问题描述
在使用 callbacks.ModelCheckpoint()
并进行多 gpu 并行计算时,callbacks
函数会报错:
TypeError: can't pickle ...(different text at different situation) objects
这个错误形式其实跟使用多 gpu 训练时保存模型不当造成的错误比较相似:
To save the multi-gpu model, use
.save(fname)
or.save_weights(fname)
with the template model (the argument you passed tomulti_gpu_model
),
rather than the model returned bymulti_gpu_model
.
这个问题在我之前的文章中也有提到:[Keras] 使用Keras调用多GPU,并保存模型
。显然,在使用检查点时,默认还是使用了 paralleled_model.save()
,进而导致错误。
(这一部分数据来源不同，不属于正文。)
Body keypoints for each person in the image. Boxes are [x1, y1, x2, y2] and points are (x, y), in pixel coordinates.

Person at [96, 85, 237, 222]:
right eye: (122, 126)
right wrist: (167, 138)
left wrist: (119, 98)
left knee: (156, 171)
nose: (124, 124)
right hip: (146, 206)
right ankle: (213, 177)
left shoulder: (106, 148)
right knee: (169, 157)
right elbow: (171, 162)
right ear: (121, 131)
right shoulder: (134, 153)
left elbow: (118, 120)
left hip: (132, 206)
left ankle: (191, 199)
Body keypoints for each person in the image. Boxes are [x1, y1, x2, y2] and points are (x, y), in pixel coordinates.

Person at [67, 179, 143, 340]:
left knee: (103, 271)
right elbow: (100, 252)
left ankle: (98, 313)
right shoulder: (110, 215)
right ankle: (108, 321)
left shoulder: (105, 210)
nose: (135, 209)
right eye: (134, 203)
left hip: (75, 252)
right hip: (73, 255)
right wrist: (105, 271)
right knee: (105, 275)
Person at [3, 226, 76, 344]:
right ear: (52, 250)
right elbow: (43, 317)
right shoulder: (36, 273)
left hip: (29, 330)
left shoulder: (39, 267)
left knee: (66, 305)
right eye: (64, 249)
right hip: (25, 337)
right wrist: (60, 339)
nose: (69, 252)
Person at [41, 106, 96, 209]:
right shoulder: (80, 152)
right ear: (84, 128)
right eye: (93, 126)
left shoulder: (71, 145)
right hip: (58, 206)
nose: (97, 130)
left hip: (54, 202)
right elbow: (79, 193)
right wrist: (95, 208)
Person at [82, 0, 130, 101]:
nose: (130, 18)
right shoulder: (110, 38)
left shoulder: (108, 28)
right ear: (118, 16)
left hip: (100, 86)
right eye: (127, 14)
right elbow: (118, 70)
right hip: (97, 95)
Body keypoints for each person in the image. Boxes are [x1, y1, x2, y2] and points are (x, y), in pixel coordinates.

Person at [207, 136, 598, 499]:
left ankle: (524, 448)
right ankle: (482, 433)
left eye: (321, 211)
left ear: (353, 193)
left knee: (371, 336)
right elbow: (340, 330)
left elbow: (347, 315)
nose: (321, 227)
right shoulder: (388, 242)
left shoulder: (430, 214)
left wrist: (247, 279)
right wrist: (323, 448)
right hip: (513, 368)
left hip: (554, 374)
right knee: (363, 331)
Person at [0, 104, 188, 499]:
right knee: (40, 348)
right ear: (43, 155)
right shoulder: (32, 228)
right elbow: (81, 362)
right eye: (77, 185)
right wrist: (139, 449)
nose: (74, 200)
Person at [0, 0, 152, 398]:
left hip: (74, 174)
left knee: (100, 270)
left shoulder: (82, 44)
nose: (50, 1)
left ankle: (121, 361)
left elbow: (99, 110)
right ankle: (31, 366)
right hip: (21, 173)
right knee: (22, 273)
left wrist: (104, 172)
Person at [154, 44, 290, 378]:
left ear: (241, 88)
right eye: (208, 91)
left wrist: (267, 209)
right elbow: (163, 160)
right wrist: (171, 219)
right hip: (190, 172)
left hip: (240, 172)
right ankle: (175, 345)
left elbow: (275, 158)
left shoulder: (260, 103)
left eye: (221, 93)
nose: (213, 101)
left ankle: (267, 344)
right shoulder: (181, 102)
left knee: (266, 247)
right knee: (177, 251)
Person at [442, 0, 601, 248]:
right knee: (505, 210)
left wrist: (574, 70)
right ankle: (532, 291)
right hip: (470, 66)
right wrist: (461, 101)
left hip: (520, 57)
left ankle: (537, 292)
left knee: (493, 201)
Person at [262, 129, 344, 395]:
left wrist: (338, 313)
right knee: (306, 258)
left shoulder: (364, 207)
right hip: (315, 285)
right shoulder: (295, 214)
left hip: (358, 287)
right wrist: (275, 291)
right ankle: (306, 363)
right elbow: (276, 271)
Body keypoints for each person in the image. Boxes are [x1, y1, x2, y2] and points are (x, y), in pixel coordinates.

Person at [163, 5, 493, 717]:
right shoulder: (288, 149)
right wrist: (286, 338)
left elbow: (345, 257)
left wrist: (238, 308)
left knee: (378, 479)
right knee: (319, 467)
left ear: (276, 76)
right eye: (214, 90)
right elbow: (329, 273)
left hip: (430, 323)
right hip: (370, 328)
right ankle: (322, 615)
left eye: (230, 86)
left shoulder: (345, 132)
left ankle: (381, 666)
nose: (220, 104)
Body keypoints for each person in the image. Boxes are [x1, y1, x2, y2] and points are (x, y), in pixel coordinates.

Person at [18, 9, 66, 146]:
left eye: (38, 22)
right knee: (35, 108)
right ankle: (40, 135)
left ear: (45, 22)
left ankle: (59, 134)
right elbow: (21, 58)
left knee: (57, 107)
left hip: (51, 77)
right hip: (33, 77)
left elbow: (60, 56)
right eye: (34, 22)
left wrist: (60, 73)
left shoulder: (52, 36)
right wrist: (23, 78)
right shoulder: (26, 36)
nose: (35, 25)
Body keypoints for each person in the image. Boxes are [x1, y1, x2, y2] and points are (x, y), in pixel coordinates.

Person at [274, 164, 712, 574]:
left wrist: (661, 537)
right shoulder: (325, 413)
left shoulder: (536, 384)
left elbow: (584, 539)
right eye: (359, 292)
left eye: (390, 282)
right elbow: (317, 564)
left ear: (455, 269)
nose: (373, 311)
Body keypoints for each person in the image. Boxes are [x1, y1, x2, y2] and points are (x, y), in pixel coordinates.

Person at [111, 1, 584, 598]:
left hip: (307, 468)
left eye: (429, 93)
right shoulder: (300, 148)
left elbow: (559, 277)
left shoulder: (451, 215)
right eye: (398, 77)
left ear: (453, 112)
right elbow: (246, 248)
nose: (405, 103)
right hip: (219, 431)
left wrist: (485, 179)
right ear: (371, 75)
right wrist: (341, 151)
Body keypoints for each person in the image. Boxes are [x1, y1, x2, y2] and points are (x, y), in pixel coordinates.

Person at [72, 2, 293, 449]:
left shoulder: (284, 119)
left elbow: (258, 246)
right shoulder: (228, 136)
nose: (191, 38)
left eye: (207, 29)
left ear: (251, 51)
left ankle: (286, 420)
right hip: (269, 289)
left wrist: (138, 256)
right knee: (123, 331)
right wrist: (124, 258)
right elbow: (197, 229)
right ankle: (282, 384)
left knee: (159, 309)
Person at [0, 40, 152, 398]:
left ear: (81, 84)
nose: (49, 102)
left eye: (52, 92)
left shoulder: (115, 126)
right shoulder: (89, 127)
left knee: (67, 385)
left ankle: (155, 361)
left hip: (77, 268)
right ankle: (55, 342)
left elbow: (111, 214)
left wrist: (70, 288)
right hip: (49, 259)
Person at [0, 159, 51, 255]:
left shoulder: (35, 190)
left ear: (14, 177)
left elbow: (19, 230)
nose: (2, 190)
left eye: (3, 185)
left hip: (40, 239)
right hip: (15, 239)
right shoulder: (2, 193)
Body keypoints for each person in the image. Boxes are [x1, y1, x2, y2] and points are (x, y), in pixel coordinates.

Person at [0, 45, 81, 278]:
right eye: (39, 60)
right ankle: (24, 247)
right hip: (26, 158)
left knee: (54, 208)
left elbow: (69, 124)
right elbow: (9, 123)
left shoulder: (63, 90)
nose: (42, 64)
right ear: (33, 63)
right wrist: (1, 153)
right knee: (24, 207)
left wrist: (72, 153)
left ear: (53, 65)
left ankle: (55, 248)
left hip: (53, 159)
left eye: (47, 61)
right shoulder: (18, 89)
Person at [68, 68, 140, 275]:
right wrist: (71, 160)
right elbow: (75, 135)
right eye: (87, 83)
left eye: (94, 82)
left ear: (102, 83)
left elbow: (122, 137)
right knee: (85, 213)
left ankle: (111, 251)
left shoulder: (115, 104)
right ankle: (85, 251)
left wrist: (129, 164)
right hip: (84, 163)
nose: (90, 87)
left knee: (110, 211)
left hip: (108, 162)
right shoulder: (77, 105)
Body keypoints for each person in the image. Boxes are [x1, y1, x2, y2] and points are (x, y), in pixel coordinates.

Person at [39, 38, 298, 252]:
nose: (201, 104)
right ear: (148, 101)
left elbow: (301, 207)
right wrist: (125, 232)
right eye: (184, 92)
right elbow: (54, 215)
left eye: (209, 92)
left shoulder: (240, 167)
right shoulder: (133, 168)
为了解决这个问题,我们需要自己定义一个召回函数。
解决方法
法一
original_model = ...
parallel_model = multi_gpu_model(original_model, gpus=n)
class MyCbk(keras.callbacks.Callback):
def __init__(self, model):
self.model_to_save = model
def on_epoch_end(self, epoch, logs=None):
self.model_to_save.save('model_at_epoch_%d.h5' % epoch)
cbk = MyCbk(original_model)
parallel_model.fit(..., callbacks=[cbk])
法二
class ParallelModelCheckpoint(ModelCheckpoint):
def __init__(self,model,filepath, monitor='val_loss', verbose=0,
save_best_only=False, save_weights_only=False,
mode='auto', period=1):
self.single_model = model
super(ParallelModelCheckpoint,self).__init__(filepath, monitor, verbose,save_best_only, save_weights_only,mode, period)
def set_model(self, model):
super(ParallelModelCheckpoint,self).set_model(self.single_model)
check_point = ParallelModelCheckpoint(single_model ,'best.hd5')
法三
class CustomModelCheckpoint(keras.callbacks.Callback):
def __init__(self, model, path):
self.model = model
self.path = path
self.best_loss = np.inf
def on_epoch_end(self, epoch, logs=None):
val_loss = logs['val_loss']
if val_loss < self.best_loss:
print("\nValidation loss decreased from {} to {}, saving model".format(self.best_loss, val_loss))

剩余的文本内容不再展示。